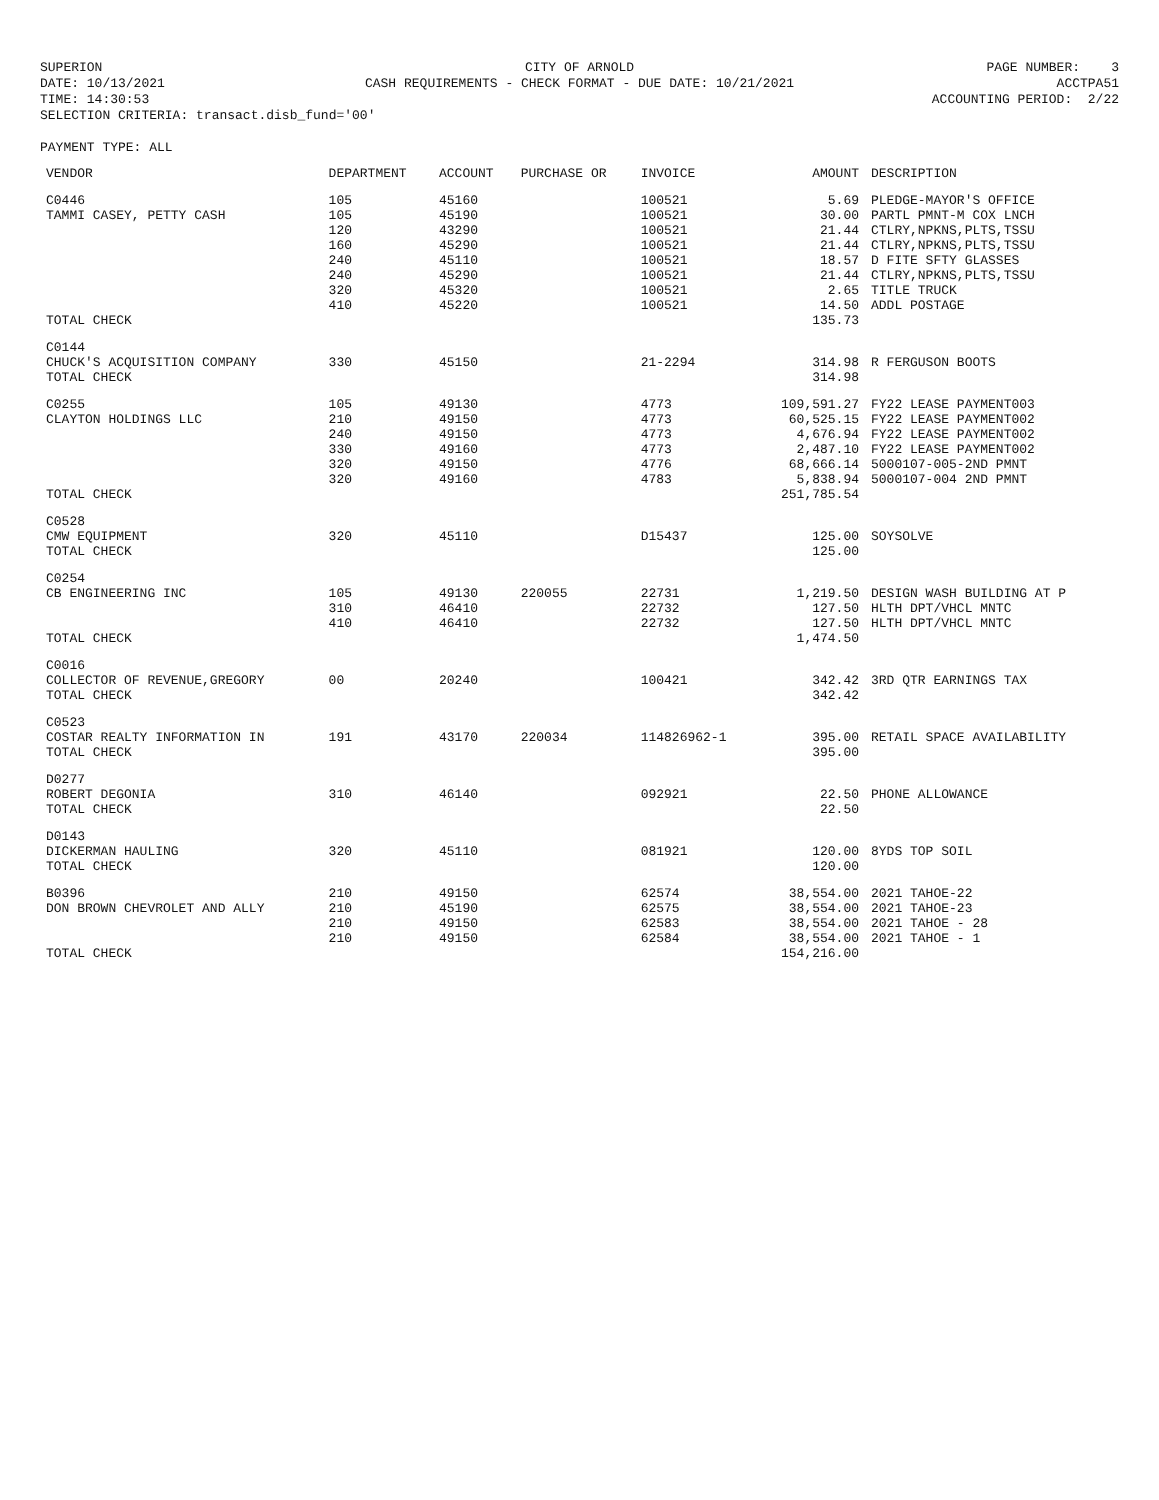SUPERION
CITY OF ARNOLD
PAGE NUMBER: 3
DATE: 10/13/2021
CASH REQUIREMENTS - CHECK FORMAT - DUE DATE: 10/21/2021
ACCTPA51
TIME: 14:30:53
ACCOUNTING PERIOD: 2/22
SELECTION CRITERIA: transact.disb_fund='00'
PAYMENT TYPE: ALL
| VENDOR | DEPARTMENT | ACCOUNT | PURCHASE OR | INVOICE | AMOUNT | DESCRIPTION |
| --- | --- | --- | --- | --- | --- | --- |
| C0446 | 105 | 45160 | | 100521 | 5.69 | PLEDGE-MAYOR'S OFFICE |
| TAMMI CASEY, PETTY CASH | 105 | 45190 | | 100521 | 30.00 | PARTL PMNT-M COX LNCH |
| | 120 | 43290 | | 100521 | 21.44 | CTLRY,NPKNS,PLTS,TSSU |
| | 160 | 45290 | | 100521 | 21.44 | CTLRY,NPKNS,PLTS,TSSU |
| | 240 | 45110 | | 100521 | 18.57 | D FITE SFTY GLASSES |
| | 240 | 45290 | | 100521 | 21.44 | CTLRY,NPKNS,PLTS,TSSU |
| | 320 | 45320 | | 100521 | 2.65 | TITLE TRUCK |
| | 410 | 45220 | | 100521 | 14.50 | ADDL POSTAGE |
| TOTAL CHECK | | | | | 135.73 | |
| C0144 | | | | | | |
| CHUCK'S ACQUISITION COMPANY | 330 | 45150 | | 21-2294 | 314.98 | R FERGUSON BOOTS |
| TOTAL CHECK | | | | | 314.98 | |
| C0255 | 105 | 49130 | | 4773 | 109,591.27 | FY22 LEASE PAYMENT003 |
| CLAYTON HOLDINGS LLC | 210 | 49150 | | 4773 | 60,525.15 | FY22 LEASE PAYMENT002 |
| | 240 | 49150 | | 4773 | 4,676.94 | FY22 LEASE PAYMENT002 |
| | 330 | 49160 | | 4773 | 2,487.10 | FY22 LEASE PAYMENT002 |
| | 320 | 49150 | | 4776 | 68,666.14 | 5000107-005-2ND PMNT |
| | 320 | 49160 | | 4783 | 5,838.94 | 5000107-004 2ND PMNT |
| TOTAL CHECK | | | | | 251,785.54 | |
| C0528 | | | | | | |
| CMW EQUIPMENT | 320 | 45110 | | D15437 | 125.00 | SOYSOLVE |
| TOTAL CHECK | | | | | 125.00 | |
| C0254 | | | | | | |
| CB ENGINEERING INC | 105 | 49130 | 220055 | 22731 | 1,219.50 | DESIGN WASH BUILDING AT P |
| | 310 | 46410 | | 22732 | 127.50 | HLTH DPT/VHCL MNTC |
| | 410 | 46410 | | 22732 | 127.50 | HLTH DPT/VHCL MNTC |
| TOTAL CHECK | | | | | 1,474.50 | |
| C0016 | | | | | | |
| COLLECTOR OF REVENUE,GREGORY | 00 | 20240 | | 100421 | 342.42 | 3RD QTR EARNINGS TAX |
| TOTAL CHECK | | | | | 342.42 | |
| C0523 | | | | | | |
| COSTAR REALTY INFORMATION IN | 191 | 43170 | 220034 | 114826962-1 | 395.00 | RETAIL SPACE AVAILABILITY |
| TOTAL CHECK | | | | | 395.00 | |
| D0277 | | | | | | |
| ROBERT DEGONIA | 310 | 46140 | | 092921 | 22.50 | PHONE ALLOWANCE |
| TOTAL CHECK | | | | | 22.50 | |
| D0143 | | | | | | |
| DICKERMAN HAULING | 320 | 45110 | | 081921 | 120.00 | 8YDS TOP SOIL |
| TOTAL CHECK | | | | | 120.00 | |
| B0396 | 210 | 49150 | | 62574 | 38,554.00 | 2021 TAHOE-22 |
| DON BROWN CHEVROLET AND ALLY | 210 | 45190 | | 62575 | 38,554.00 | 2021 TAHOE-23 |
| | 210 | 49150 | | 62583 | 38,554.00 | 2021 TAHOE - 28 |
| | 210 | 49150 | | 62584 | 38,554.00 | 2021 TAHOE - 1 |
| TOTAL CHECK | | | | | 154,216.00 | |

----------------------------------------

What you are asked to do: Please return the full listing exactly as given, with the images left out.

Expected output:
SUPERION
CITY OF ARNOLD
PAGE NUMBER: 3
DATE: 10/13/2021
CASH REQUIREMENTS - CHECK FORMAT - DUE DATE: 10/21/2021
ACCTPA51
TIME: 14:30:53
ACCOUNTING PERIOD: 2/22
SELECTION CRITERIA: transact.disb_fund='00'
PAYMENT TYPE: ALL
| VENDOR | DEPARTMENT | ACCOUNT | PURCHASE OR | INVOICE | AMOUNT | DESCRIPTION |
| --- | --- | --- | --- | --- | --- | --- |
| C0446 | 105 | 45160 | | 100521 | 5.69 | PLEDGE-MAYOR'S OFFICE |
| TAMMI CASEY, PETTY CASH | 105 | 45190 | | 100521 | 30.00 | PARTL PMNT-M COX LNCH |
| | 120 | 43290 | | 100521 | 21.44 | CTLRY,NPKNS,PLTS,TSSU |
| | 160 | 45290 | | 100521 | 21.44 | CTLRY,NPKNS,PLTS,TSSU |
| | 240 | 45110 | | 100521 | 18.57 | D FITE SFTY GLASSES |
| | 240 | 45290 | | 100521 | 21.44 | CTLRY,NPKNS,PLTS,TSSU |
| | 320 | 45320 | | 100521 | 2.65 | TITLE TRUCK |
| | 410 | 45220 | | 100521 | 14.50 | ADDL POSTAGE |
| TOTAL CHECK | | | | | 135.73 | |
| C0144 | | | | | | |
| CHUCK'S ACQUISITION COMPANY | 330 | 45150 | | 21-2294 | 314.98 | R FERGUSON BOOTS |
| TOTAL CHECK | | | | | 314.98 | |
| C0255 | 105 | 49130 | | 4773 | 109,591.27 | FY22 LEASE PAYMENT003 |
| CLAYTON HOLDINGS LLC | 210 | 49150 | | 4773 | 60,525.15 | FY22 LEASE PAYMENT002 |
| | 240 | 49150 | | 4773 | 4,676.94 | FY22 LEASE PAYMENT002 |
| | 330 | 49160 | | 4773 | 2,487.10 | FY22 LEASE PAYMENT002 |
| | 320 | 49150 | | 4776 | 68,666.14 | 5000107-005-2ND PMNT |
| | 320 | 49160 | | 4783 | 5,838.94 | 5000107-004 2ND PMNT |
| TOTAL CHECK | | | | | 251,785.54 | |
| C0528 | | | | | | |
| CMW EQUIPMENT | 320 | 45110 | | D15437 | 125.00 | SOYSOLVE |
| TOTAL CHECK | | | | | 125.00 | |
| C0254 | | | | | | |
| CB ENGINEERING INC | 105 | 49130 | 220055 | 22731 | 1,219.50 | DESIGN WASH BUILDING AT P |
| | 310 | 46410 | | 22732 | 127.50 | HLTH DPT/VHCL MNTC |
| | 410 | 46410 | | 22732 | 127.50 | HLTH DPT/VHCL MNTC |
| TOTAL CHECK | | | | | 1,474.50 | |
| C0016 | | | | | | |
| COLLECTOR OF REVENUE,GREGORY | 00 | 20240 | | 100421 | 342.42 | 3RD QTR EARNINGS TAX |
| TOTAL CHECK | | | | | 342.42 | |
| C0523 | | | | | | |
| COSTAR REALTY INFORMATION IN | 191 | 43170 | 220034 | 114826962-1 | 395.00 | RETAIL SPACE AVAILABILITY |
| TOTAL CHECK | | | | | 395.00 | |
| D0277 | | | | | | |
| ROBERT DEGONIA | 310 | 46140 | | 092921 | 22.50 | PHONE ALLOWANCE |
| TOTAL CHECK | | | | | 22.50 | |
| D0143 | | | | | | |
| DICKERMAN HAULING | 320 | 45110 | | 081921 | 120.00 | 8YDS TOP SOIL |
| TOTAL CHECK | | | | | 120.00 | |
| B0396 | 210 | 49150 | | 62574 | 38,554.00 | 2021 TAHOE-22 |
| DON BROWN CHEVROLET AND ALLY | 210 | 45190 | | 62575 | 38,554.00 | 2021 TAHOE-23 |
| | 210 | 49150 | | 62583 | 38,554.00 | 2021 TAHOE - 28 |
| | 210 | 49150 | | 62584 | 38,554.00 | 2021 TAHOE - 1 |
| TOTAL CHECK | | | | | 154,216.00 | |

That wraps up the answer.